# Tecumseh 6HP Will Not Idle



## alvinl (Jul 9, 2007)

I have a 6hp Tecumseh model OHH60 71131D on my kids gocart. It does not idle at all, part of the reason we got the gocart pretty cheap. If you let off the gas it will die. I took the carb apart and cleaned everything, but I cannot get the idle fixed. The primer bulb was leaking, so I replaced it. Now it primes very good and actually starts very easy. It just will not stay running unless you constantly rev the throttle up and down. If you hold it about half way open, it will idle. But as soon as you let off it dies.

Other than the primer bulb, some of the throttle linkage was messed up. I ordered a new governor spring and governor idle link that the previous owner had all bent up.

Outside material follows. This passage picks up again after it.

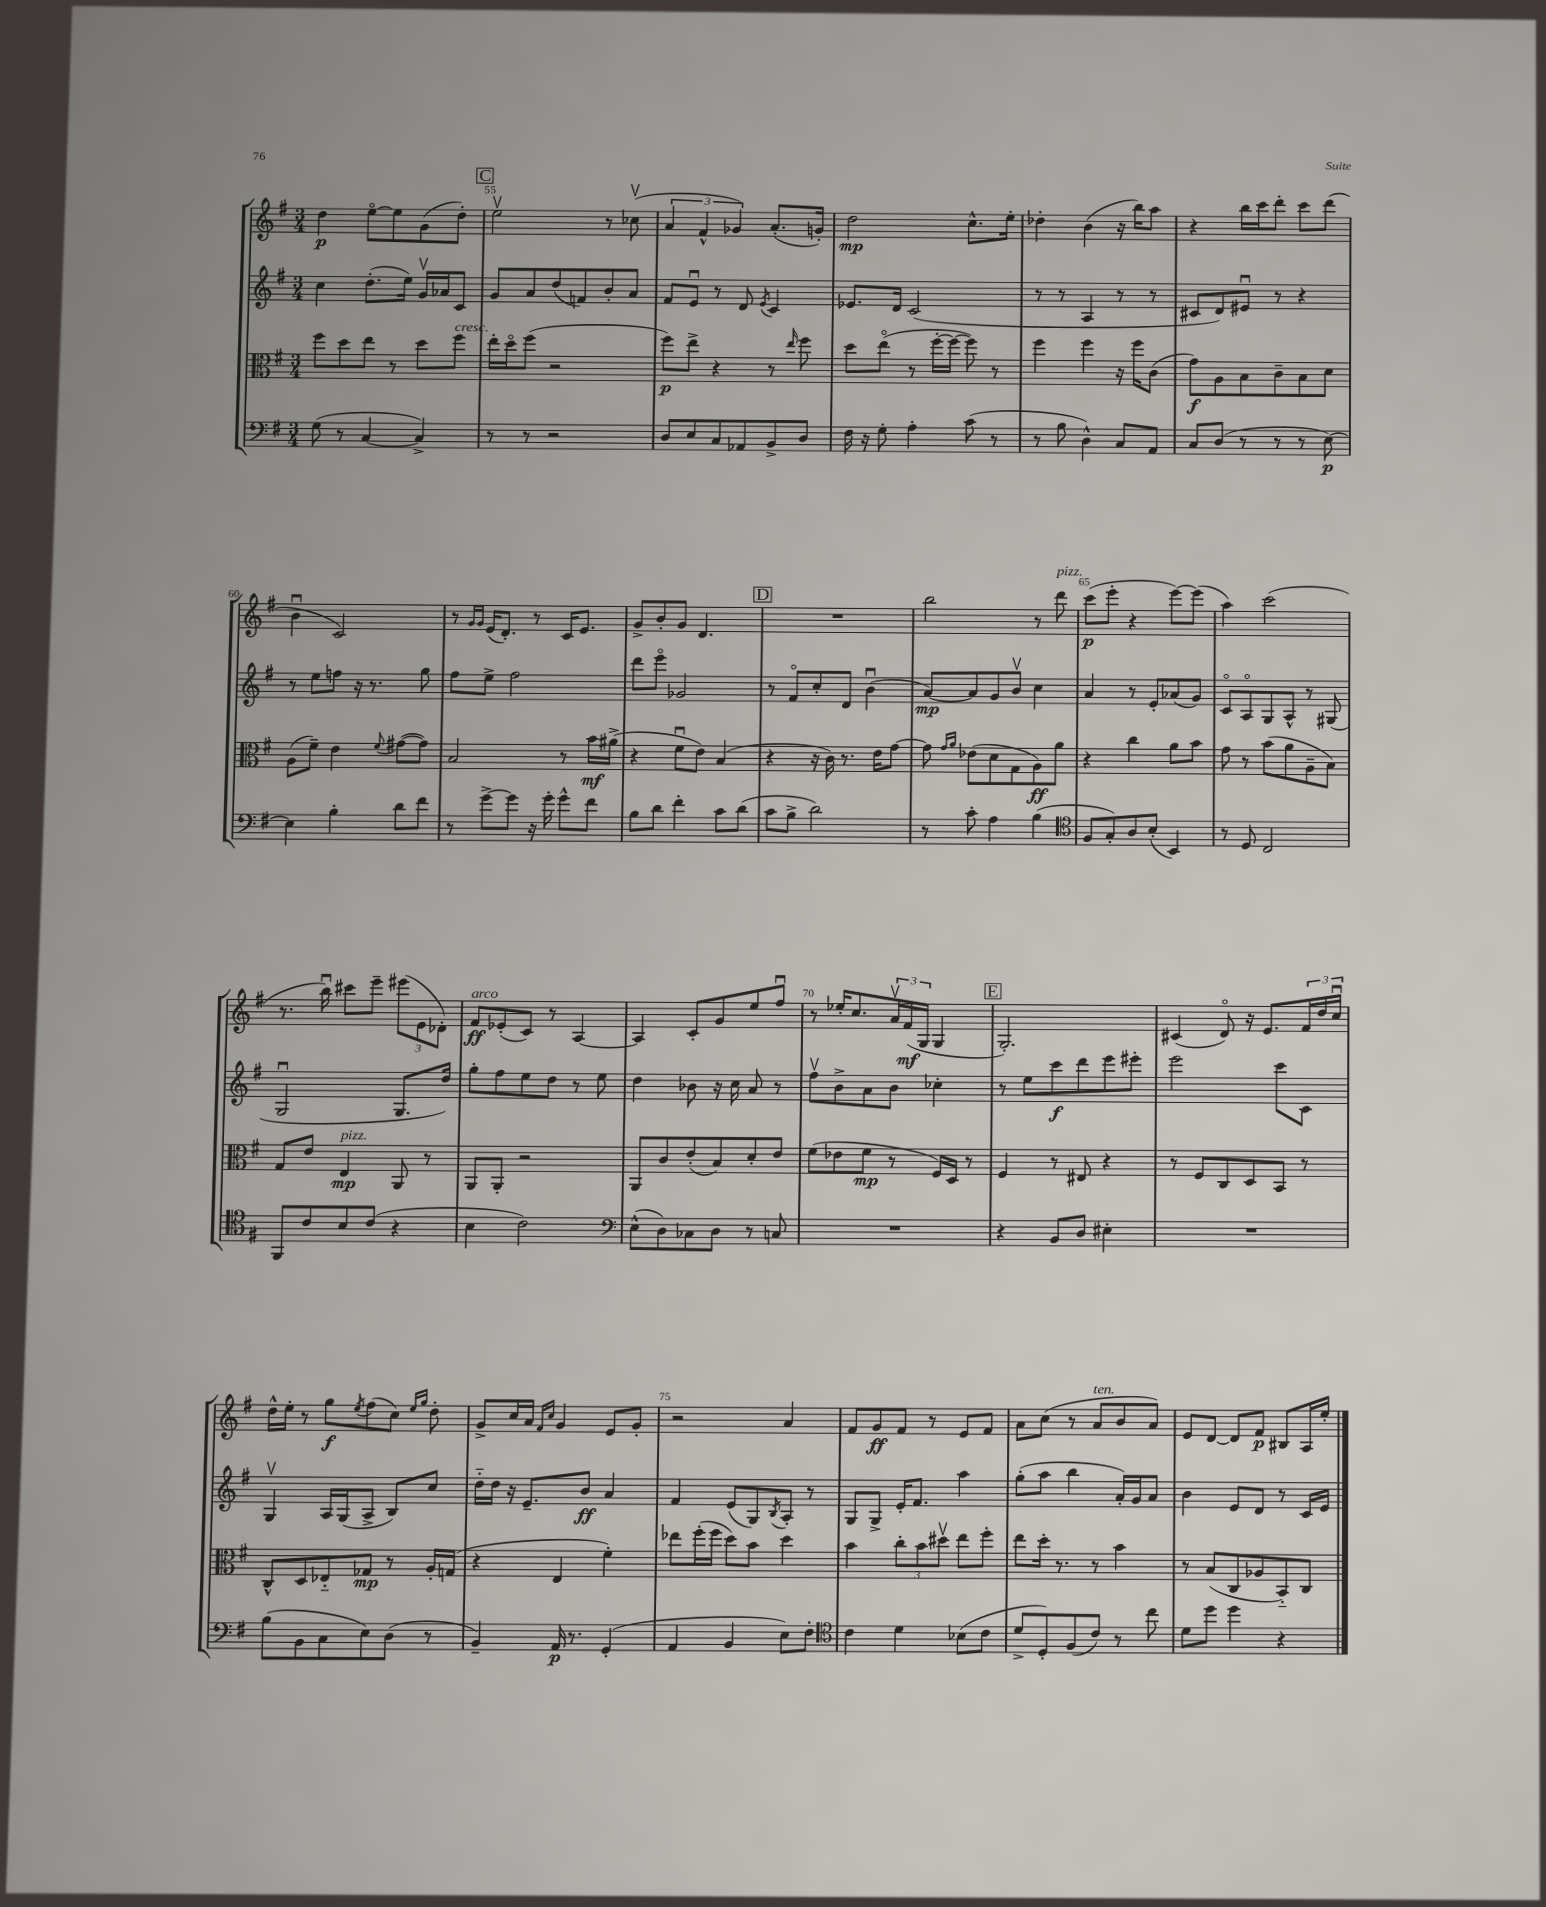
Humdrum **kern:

I found a diagram of how it is supposed to be setup and will fix that properly when the new parts get in tomorrow. But I don't think the new linkage will fix this idle issue.

Any help is appreciated.

AL


----------



## 30yearTech (Sep 14, 2006)

Low speed circuit in the carburetor is probably plugged or restricted. There is a small fixed jet on the side of these carburetors that unscrews. Make sure the jet is clear and that the passage way that feeds the jet as well as the metering orifices by the throttle place are all open.

The jet usually has a small plastic cap on it that is easily removed with a small pick. Once the cap is removed then you can remove the jet with a screw driver.

Good Luck


----------



## alvinl (Jul 9, 2007)

Is there anything special I need to do when reinstalling? Do I just snug it down? I seen the plastic cap but did not remove it to find the jet.


----------



## 30yearTech (Sep 14, 2006)

Nothing special, just snug it back down


----------